The world's largest package delivery company on Tuesday raised its full-year earnings forecast after first-quarter net income rose 66 percent as customers paid more to move packages faster.
United Parcel Service Inc. now expects to earn $4.15 to $4.40 per share this year, implying growth of 17 to 24 percent from 2010. Its previous estimate was $4.12 to $4.35 per share.
Besides higher fuel prices, unrest in the Middle East and uncertainties surrounding nuclear fears in Japan are among the major risks to economic growth this year, Chief Financial Officer Kurt Kuehn said in an interview with The Associated Press. But UPS expects continued revenue growth across the world combined with higher prices and fuel surcharges to drive earnings.
"The global economic outlook has become a little cloudier than it was three months ago," Kuehn said. "However, we still expect 2011 to be a great year."
In the first three months of 2011, the Atlanta company earned $885 million, or 88 cents per share, up 66 percent from a year earlier when it earned $533 million, or 53 cents per share.
Revenue jumped 7 percent to $12.58 billion.
FactSet says analysts expected a profit of 84 cents per share on sales $12.71 billion.
UPS' freight segment results grew the fastest in the first three months of the year, with adjusted operating profit up 44 percent. The freight segments at both UPS and rial FedEx were struggling last year as the trucking industry had too many trucks competing for too little freight. In the U.S. domestic package unit, which was recently reorganized, adjusted operating profit jumped 29 percent.
In the U.S., UPS said more customers opted for faster service as its premium product growth outpaced ground service. Customers had been favoring cheaper, slower options to save money in the recession. Revenue per package rose 5 percent, driven by higher prices and fuel surcharges.

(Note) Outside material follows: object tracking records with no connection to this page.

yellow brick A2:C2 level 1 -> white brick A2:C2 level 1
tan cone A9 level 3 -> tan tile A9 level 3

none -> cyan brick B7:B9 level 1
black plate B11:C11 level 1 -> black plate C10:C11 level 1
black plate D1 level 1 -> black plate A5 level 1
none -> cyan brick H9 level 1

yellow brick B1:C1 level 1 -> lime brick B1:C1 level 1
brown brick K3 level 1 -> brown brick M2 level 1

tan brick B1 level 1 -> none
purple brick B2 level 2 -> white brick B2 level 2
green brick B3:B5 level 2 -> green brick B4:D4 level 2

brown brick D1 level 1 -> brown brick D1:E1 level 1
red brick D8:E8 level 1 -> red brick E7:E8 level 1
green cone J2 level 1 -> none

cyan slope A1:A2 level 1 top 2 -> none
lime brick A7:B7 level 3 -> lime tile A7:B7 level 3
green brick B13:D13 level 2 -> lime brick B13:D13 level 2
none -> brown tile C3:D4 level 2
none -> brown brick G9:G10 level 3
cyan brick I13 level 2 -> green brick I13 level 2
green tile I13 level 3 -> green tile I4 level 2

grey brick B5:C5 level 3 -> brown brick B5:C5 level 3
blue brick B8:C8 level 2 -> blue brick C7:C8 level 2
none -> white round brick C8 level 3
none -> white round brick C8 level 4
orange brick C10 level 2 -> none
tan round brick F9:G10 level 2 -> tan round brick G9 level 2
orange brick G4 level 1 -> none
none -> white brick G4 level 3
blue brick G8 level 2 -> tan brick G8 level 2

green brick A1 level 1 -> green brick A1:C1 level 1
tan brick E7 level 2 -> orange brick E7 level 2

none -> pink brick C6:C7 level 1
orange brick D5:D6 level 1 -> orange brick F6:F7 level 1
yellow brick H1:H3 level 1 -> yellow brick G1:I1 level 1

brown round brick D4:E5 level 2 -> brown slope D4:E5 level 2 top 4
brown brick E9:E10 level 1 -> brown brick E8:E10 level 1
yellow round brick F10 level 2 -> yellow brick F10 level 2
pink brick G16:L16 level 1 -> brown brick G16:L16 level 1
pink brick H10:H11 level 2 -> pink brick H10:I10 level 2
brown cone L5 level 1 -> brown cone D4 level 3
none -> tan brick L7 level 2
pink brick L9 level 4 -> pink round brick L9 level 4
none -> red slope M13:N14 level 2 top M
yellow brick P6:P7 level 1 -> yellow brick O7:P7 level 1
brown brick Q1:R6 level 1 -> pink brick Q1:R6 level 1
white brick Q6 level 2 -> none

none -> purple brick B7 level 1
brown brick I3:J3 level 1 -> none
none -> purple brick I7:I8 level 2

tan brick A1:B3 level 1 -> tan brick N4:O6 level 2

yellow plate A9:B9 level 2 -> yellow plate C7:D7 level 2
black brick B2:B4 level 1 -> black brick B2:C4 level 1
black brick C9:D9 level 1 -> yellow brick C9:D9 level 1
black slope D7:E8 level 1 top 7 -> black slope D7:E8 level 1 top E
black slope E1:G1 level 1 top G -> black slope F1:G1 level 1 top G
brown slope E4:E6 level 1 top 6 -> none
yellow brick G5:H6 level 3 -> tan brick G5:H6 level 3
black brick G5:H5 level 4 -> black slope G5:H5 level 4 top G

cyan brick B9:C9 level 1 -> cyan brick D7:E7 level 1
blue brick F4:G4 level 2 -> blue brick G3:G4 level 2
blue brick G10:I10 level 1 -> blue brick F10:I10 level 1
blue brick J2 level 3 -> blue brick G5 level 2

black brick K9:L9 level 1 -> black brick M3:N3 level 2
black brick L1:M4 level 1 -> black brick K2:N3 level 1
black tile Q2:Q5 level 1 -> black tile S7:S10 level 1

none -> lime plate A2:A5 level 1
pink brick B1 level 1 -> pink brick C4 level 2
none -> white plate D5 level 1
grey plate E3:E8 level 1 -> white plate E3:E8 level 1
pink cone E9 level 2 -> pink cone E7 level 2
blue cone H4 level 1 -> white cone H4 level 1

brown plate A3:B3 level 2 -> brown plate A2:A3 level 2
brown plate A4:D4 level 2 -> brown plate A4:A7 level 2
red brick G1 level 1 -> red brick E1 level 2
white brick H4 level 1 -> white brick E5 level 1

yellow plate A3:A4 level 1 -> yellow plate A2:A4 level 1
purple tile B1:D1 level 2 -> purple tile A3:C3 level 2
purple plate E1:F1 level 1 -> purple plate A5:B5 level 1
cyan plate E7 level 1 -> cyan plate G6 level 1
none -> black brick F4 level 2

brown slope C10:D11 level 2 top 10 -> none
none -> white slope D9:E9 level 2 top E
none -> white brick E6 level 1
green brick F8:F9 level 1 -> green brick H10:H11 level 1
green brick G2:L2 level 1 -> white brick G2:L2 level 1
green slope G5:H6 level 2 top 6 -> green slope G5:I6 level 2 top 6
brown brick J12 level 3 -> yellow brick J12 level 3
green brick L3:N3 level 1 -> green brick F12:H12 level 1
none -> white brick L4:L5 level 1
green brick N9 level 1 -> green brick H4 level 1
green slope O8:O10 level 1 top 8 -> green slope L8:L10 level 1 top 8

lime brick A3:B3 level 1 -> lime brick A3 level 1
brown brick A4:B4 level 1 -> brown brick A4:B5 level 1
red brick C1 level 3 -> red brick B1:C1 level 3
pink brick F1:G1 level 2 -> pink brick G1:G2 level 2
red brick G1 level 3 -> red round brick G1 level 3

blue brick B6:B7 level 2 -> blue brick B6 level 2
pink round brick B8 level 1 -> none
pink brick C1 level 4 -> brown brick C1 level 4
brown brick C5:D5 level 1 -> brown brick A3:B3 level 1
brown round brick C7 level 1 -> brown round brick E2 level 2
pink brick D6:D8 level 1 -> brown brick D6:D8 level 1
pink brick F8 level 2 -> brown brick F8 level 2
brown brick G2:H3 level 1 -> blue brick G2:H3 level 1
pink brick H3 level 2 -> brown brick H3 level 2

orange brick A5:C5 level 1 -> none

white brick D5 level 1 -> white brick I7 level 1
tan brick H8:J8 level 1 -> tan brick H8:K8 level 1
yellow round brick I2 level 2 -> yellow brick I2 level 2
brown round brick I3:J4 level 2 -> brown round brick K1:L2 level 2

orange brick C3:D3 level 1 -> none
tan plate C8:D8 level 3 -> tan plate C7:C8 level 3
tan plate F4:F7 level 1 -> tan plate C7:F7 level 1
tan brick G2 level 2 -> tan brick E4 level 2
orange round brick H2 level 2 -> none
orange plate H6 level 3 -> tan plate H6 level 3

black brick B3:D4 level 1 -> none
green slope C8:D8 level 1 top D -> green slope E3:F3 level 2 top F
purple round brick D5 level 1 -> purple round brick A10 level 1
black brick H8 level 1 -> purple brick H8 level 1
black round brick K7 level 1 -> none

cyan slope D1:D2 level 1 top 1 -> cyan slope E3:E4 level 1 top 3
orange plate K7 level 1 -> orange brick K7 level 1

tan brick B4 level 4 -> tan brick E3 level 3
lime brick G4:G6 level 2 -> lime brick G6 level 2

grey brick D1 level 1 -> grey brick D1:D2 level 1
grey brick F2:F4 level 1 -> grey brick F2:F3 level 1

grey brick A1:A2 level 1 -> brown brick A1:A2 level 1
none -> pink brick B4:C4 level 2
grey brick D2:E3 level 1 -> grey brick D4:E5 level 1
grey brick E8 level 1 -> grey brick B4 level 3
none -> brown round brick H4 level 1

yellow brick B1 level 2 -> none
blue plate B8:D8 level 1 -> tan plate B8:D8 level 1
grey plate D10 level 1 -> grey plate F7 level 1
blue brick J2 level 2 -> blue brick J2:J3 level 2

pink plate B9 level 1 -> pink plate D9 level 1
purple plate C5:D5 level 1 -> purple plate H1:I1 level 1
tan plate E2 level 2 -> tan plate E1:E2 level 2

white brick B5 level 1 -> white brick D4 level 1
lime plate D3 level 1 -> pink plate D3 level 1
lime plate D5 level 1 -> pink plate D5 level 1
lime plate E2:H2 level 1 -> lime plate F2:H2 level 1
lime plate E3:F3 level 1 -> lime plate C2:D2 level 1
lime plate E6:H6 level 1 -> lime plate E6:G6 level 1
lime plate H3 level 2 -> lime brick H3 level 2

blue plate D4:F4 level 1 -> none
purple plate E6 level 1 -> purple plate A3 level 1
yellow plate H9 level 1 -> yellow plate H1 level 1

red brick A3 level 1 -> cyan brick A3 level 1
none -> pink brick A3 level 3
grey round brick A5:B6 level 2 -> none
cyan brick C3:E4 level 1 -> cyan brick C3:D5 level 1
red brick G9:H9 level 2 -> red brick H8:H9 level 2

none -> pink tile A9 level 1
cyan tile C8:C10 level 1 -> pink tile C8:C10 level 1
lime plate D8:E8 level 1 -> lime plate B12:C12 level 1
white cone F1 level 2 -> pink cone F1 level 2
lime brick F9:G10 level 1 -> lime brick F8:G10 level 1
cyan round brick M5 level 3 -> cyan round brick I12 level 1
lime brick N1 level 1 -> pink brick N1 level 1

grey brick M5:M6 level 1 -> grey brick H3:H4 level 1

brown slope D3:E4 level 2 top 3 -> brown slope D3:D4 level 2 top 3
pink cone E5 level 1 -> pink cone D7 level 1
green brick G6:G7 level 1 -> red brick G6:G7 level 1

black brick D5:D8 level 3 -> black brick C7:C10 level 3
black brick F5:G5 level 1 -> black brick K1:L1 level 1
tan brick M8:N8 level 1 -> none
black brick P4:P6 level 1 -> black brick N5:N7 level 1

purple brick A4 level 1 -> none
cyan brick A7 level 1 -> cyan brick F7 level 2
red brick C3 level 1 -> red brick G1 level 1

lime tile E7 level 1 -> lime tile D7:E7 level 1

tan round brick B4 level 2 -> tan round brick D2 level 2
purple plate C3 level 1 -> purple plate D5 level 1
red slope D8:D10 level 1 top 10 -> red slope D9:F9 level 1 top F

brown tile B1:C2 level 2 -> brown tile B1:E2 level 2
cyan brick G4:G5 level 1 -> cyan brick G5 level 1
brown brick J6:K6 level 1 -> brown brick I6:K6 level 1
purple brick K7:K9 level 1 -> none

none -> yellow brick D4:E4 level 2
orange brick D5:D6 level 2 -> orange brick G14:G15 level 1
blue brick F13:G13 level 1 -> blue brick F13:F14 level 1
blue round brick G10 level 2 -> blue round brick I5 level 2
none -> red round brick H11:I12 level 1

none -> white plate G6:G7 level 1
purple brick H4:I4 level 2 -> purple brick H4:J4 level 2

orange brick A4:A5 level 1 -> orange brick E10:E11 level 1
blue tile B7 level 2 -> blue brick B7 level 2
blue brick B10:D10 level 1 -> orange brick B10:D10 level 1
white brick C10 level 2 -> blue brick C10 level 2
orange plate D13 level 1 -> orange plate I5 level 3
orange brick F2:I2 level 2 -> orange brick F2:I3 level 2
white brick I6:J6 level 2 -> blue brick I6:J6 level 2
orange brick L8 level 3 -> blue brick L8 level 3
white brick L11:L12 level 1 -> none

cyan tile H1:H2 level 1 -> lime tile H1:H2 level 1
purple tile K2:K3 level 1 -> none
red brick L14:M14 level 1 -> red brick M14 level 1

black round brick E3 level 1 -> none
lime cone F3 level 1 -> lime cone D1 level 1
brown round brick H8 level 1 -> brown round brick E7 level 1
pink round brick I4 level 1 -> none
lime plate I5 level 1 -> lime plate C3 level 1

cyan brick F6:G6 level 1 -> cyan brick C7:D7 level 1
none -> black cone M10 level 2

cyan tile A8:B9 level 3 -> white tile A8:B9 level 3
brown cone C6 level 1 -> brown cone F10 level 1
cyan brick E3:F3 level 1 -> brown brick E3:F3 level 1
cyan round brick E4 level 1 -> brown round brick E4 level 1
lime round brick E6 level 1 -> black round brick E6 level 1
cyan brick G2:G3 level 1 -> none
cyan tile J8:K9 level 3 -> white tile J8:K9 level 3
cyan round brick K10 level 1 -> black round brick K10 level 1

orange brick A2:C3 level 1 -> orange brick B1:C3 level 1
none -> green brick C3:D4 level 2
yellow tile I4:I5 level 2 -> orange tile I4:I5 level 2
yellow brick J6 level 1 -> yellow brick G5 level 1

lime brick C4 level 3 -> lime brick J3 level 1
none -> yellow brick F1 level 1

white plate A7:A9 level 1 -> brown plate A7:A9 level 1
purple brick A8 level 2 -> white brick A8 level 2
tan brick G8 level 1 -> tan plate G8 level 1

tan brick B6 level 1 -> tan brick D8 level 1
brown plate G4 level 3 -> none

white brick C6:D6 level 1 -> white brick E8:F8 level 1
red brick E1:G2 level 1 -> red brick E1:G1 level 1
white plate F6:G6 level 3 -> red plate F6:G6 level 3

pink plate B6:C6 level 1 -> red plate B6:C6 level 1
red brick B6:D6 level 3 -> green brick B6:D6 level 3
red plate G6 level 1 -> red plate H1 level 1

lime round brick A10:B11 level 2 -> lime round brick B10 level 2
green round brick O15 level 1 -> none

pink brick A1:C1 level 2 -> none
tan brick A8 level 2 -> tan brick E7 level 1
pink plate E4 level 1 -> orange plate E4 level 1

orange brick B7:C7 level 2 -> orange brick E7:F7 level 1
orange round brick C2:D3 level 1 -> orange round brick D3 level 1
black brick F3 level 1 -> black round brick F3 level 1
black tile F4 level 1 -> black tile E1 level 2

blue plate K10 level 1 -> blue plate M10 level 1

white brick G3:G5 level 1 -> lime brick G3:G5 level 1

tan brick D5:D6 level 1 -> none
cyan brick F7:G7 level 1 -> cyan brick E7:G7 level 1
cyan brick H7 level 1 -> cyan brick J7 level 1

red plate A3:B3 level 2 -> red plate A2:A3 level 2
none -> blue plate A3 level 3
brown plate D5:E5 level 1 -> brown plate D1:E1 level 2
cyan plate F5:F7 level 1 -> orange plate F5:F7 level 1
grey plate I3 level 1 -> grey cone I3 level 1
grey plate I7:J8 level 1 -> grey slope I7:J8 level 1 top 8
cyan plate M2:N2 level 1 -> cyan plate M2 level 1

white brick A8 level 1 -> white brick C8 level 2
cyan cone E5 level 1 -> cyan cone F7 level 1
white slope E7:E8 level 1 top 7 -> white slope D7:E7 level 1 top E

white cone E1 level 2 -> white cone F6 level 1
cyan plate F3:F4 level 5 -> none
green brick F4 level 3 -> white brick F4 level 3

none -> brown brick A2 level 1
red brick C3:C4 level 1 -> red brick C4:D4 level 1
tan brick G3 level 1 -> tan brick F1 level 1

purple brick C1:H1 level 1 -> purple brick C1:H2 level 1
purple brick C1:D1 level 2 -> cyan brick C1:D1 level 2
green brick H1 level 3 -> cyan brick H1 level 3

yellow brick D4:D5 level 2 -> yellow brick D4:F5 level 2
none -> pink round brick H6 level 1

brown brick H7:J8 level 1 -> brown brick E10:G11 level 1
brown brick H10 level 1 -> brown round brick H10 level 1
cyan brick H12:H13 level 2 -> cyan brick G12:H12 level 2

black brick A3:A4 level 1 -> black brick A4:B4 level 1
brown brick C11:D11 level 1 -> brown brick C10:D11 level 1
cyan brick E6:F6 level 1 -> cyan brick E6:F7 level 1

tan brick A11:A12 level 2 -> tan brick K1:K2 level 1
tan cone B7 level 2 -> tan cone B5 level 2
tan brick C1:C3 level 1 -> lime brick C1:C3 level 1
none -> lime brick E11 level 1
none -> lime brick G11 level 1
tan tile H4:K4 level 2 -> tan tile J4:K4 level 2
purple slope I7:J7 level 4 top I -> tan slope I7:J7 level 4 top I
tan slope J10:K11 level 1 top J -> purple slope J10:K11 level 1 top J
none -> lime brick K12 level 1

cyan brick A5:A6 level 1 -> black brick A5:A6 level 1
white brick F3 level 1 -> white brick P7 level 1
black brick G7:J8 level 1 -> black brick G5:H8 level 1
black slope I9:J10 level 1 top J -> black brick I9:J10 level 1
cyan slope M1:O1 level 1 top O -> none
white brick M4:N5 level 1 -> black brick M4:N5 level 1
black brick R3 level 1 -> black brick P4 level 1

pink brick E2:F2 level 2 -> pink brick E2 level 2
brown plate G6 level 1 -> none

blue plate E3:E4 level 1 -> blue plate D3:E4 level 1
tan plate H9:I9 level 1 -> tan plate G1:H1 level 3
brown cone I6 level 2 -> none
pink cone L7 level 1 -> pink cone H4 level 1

Even if oil prices continue to rise, Kuehn said he doesn't expect customers to trade down as much as they did in 2008. UPS has lowered fuel surcharges for air shipments, which narrowed the price gap between speedier and slower shipping options. And more businesses rely on faster shipping options now than they did three years ago, because they're keeping inventories lean — a measure of caution as the global economy recovers.
In morning trading, UPS shares rose 98 cents to $74.62. The stock's year high is $77.